• **EXTRACT PROVIDED**
==================================================
2022-04-06 17:32:10

by Guenter Roeck

[permalink] [raw]
Subject: [RFC PATCH] iwlwifi: iwl-dbg: Use del_timer_sync() before freeing

In Chrome OS, a large number of crashes is observed due to corrupted timer
lists. Steven Rostedt pointed out that this usually happens when a timer
is freed while still active, and that the problem is often triggered
by code calling del_timer() instead of del_timer_sync() just before
freeing.

Steven also identified the iwlwifi driver as one of the possible culprits
since it does exactly that.

Reported-by: Steven Rostedt <[email protected]>
Cc: Steven Rostedt <[email protected]>
Cc: Shahar S Matityahu <[email protected]>
Cc: Johannes Berg <[email protected]>
Fixes: 60e8abd9d3e91 ("iwlwifi: dbg_ini: add periodic trigger new API support")
Signed-off-by: Guenter Roeck <[email protected]>
---
RFC:
Maybe there was a reason to use del_timer() instead of del_timer_sync().
Also, I am not sure if the change is sufficient since I don't see any
obvious locking that would prevent timers from being added and then
modified in iwl_dbg_tlv_set_periodic_trigs() while being removed in
iwl_dbg_tlv_del_timers().

drivers/net/wireless/intel/iwlwifi/iwl-dbg-tlv.c | 2 +-
1 file changed, 1 insertion(+), 1 deletion(-)

diff --git a/drivers/net/wireless/intel/iwlwifi/iwl-dbg-tlv.c b/drivers/net/wireless/intel/iwlwifi/iwl-dbg-tlv.c
index 866a33f49915..3237d4b528b5 100644
--- a/drivers/net/wireless/intel/iwlwifi/iwl-dbg-tlv.c
+++ b/drivers/net/wireless/intel/iwlwifi/iwl-dbg-tlv.c
@@ -371,7 +371,7 @@ void iwl_dbg_tlv_del_timers(struct iwl_trans *trans)
struct iwl_dbg_tlv_timer_node *node, *tmp;

list_for_each_entry_safe(node, tmp, timer_list, list) {
- del_timer(&node->timer);
+ del_timer_sync(&node->timer);
list_del(&node->list);
kfree(node);
}
--
2.35.1


2022-04-07 21:29:53

by Guenter Roeck

[permalink] [raw]
Subject: Re: [RFC PATCH] iwlwifi: iwl-dbg: Use del_timer_sync() before freeing

Hi,

On 4/6/22 08:34, Guenter Roeck wrote:
> In Chrome OS, a large number of crashes is observed due to corrupted timer
> lists. Steven Rostedt pointed out that this usually happens when a timer
> is freed while still active, and that the problem is often triggered
> by code calling del_timer() instead of del_timer_sync() just before
> freeing.
==================================================
• **TASK DIRECTIONS**
Rewrite the iwlwifi patch thread between "diff --git a/drivers/net/wireless/intel/iwlwifi/iwl-dbg-tlv.c" and "iwl_dbg_tlv_del_timers(struct iwl_trans *trans)", inclusive, updating each "iwl_dbg_tlv_del_timers" to "iwl_dbg_tlv_remove_timers".
==================================================
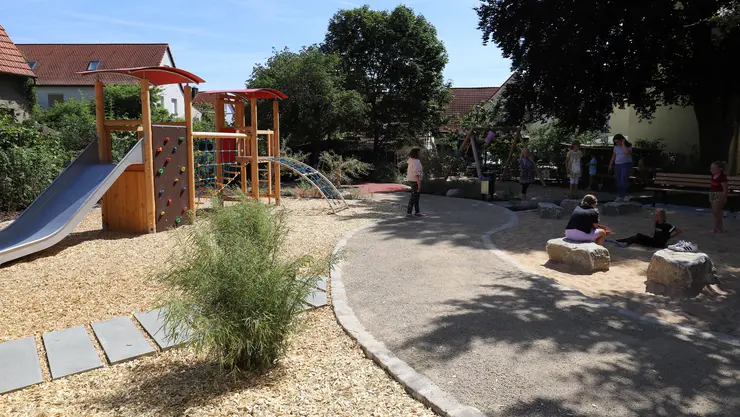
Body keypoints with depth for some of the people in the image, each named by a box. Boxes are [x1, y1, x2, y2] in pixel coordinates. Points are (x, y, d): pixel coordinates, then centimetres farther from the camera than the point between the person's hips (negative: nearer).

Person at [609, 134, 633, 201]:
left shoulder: (628, 146, -7)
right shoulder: (616, 147, 9)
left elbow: (627, 152, -27)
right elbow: (613, 156, 16)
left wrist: (623, 144, -19)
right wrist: (611, 164, 15)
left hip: (626, 164, -5)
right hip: (617, 165, 5)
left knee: (624, 180, -13)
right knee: (618, 181, 4)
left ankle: (627, 195, 0)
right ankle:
==================================================
• **RESULT OF THE TASK**
diff --git a/drivers/net/wireless/intel/iwlwifi/iwl-dbg-tlv.c b/drivers/net/wireless/intel/iwlwifi/iwl-dbg-tlv.c
index 866a33f49915..3237d4b528b5 100644
--- a/drivers/net/wireless/intel/iwlwifi/iwl-dbg-tlv.c
+++ b/drivers/net/wireless/intel/iwlwifi/iwl-dbg-tlv.c
@@ -371,7 +371,7 @@ void iwl_dbg_tlv_remove_timers(struct iwl_trans *trans)